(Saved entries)
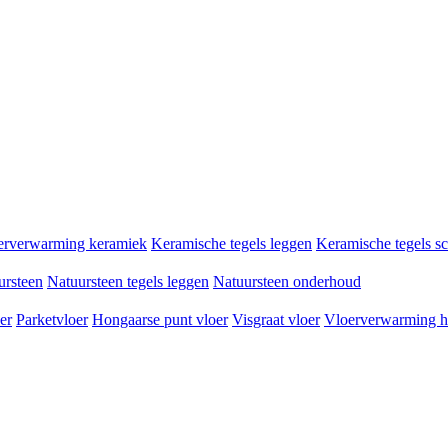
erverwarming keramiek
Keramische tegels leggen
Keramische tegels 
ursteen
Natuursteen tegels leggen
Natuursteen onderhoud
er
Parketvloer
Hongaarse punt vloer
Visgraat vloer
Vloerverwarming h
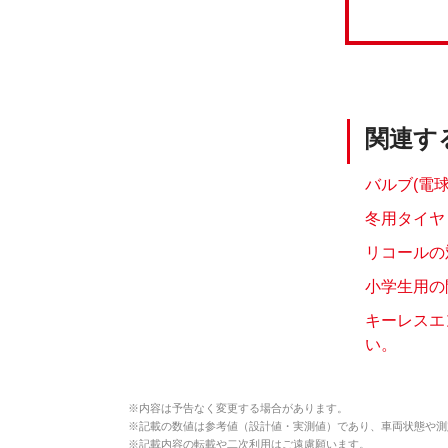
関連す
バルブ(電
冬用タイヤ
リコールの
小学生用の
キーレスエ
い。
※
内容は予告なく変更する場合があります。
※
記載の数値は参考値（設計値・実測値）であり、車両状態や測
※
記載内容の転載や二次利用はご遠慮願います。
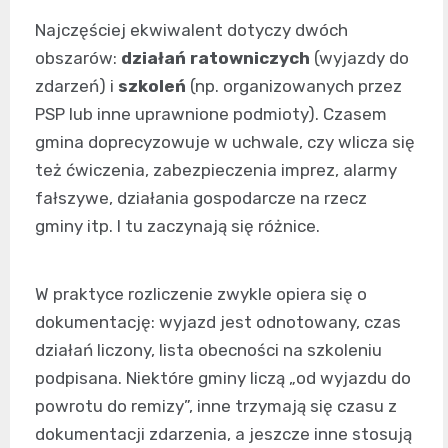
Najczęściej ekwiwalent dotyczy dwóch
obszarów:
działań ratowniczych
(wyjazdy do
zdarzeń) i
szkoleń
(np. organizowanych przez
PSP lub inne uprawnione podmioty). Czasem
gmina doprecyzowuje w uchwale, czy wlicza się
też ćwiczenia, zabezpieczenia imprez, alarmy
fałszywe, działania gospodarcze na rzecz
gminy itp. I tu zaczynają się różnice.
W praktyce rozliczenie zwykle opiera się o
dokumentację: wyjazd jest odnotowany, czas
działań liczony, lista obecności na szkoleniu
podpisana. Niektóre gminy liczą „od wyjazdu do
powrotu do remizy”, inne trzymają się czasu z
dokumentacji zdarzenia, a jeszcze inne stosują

--

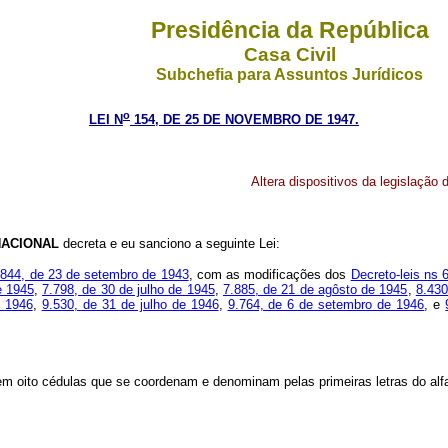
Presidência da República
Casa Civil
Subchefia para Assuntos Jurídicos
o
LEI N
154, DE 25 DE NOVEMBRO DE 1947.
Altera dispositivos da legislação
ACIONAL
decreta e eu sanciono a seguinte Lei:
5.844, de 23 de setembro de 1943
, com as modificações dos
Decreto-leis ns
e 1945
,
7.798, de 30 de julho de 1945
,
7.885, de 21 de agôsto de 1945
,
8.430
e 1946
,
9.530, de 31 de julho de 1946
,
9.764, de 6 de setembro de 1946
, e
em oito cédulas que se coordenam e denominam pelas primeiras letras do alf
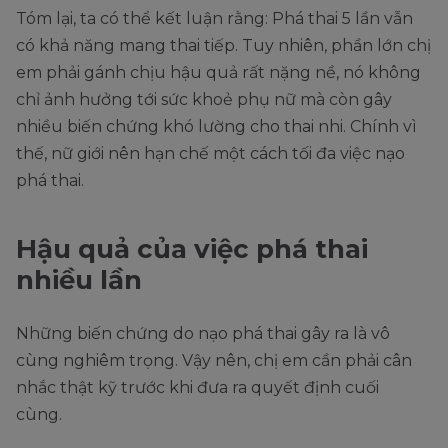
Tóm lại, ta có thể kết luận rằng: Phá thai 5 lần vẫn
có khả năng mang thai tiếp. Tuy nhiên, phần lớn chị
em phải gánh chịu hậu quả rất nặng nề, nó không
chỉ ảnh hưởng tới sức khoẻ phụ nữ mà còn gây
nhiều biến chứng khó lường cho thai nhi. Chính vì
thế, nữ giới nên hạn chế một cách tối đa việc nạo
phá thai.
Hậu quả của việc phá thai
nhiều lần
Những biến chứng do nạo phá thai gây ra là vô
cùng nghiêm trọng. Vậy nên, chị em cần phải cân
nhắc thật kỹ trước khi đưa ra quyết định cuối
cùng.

● **Exercise instructions**: Reproduce the lines of the entries above from the one with "podpisana. Niektóre gminy" to the one with "dokumentacji zdarzenia, a", both included, exactly and without any other line.

● **Answer section**:
podpisana. Niektóre gminy liczą „od wyjazdu do
powrotu do remizy”, inne trzymają się czasu z
dokumentacji zdarzenia, a jeszcze inne stosują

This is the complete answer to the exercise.